Well, there was more. A lot more, as it turned out. Two very sweet cards (a funny one and a hilarious one), followed by the icing on the cake: my present. It's a surprise, you see. It still is a surprise, because I don't know what it is yet.


You see, my Hubbs is a romantic at heart, and creative too! For my birthday, he gave me a manila envelope containing 12 pieces of paper on which are written 12 "gifts" for me, one for each month of the upcoming year. These gifts are either material gifts or else "event/date" gifts, but I have no idea what they are, though I am assured that everything contained therein are things that I love or will enjoy. Anyway, on a Saturday of my choice each month, I get to redeem one of my gifts by drawing out a piece of paper on the Friday prior, and giving it to Hubbs (without looking at it) so that he can make the necessary arrangements for me to receive my gift. Then, on the Saturday, I get to find out about my present at 12:00 noon that day.

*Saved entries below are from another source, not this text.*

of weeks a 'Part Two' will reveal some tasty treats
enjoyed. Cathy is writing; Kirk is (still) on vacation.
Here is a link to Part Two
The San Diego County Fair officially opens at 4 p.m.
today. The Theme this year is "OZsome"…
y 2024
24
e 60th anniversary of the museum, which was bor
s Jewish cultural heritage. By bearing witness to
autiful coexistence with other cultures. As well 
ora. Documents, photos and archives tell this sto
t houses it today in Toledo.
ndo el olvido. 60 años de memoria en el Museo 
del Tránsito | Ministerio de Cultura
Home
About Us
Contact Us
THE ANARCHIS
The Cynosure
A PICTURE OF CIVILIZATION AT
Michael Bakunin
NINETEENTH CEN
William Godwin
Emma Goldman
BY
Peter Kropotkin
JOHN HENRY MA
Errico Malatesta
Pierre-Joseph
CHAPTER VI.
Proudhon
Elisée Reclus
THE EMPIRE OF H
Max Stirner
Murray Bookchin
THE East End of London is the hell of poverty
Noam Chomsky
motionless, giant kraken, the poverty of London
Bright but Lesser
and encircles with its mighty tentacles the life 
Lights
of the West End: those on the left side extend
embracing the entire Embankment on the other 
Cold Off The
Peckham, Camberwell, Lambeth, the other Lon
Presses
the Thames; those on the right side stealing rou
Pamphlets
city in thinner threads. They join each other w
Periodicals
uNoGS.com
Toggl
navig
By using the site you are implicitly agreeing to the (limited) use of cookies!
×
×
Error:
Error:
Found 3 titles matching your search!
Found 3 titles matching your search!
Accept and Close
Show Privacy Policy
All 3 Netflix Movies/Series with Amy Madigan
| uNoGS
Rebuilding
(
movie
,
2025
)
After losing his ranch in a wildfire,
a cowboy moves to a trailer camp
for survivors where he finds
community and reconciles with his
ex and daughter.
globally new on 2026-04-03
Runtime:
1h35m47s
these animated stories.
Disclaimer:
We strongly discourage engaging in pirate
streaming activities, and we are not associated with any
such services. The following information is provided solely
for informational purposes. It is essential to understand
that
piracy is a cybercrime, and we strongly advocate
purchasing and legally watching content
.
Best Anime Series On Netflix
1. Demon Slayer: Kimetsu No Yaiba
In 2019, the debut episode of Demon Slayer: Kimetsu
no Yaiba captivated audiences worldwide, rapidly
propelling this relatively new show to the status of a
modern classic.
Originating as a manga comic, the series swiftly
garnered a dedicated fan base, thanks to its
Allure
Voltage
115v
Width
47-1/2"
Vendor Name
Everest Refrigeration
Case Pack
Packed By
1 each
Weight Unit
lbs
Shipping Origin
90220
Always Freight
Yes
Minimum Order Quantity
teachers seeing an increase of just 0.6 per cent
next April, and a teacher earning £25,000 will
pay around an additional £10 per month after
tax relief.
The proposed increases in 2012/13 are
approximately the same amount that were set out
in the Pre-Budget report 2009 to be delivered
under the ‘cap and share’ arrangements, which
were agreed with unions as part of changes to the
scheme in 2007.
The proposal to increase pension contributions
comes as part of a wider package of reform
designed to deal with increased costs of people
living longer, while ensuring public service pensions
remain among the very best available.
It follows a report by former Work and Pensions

The one big rule about this gift, though, is that I am not allowed to guess the contents of the envelope. I cannot ask Hubbs about it, and I cannot peek. I must trust him and let myself be surprised.

Great gift, eh? I was completely blown away by his ingenuity, and by the personal nature of the gift. I also loved the idea of celebrating my birthday all year round, which in essence he has made come true.

No wonder he's a keeper! I am very blessed. And now I can enjoy growing older every month by having the experience eased by the blissfulness of being surprised with something nice.

Okay, I'm done bragging now. I'm sure you have your own brag stories too. Feel free to share those with me; I need ideas for his upcoming birthday (in June)!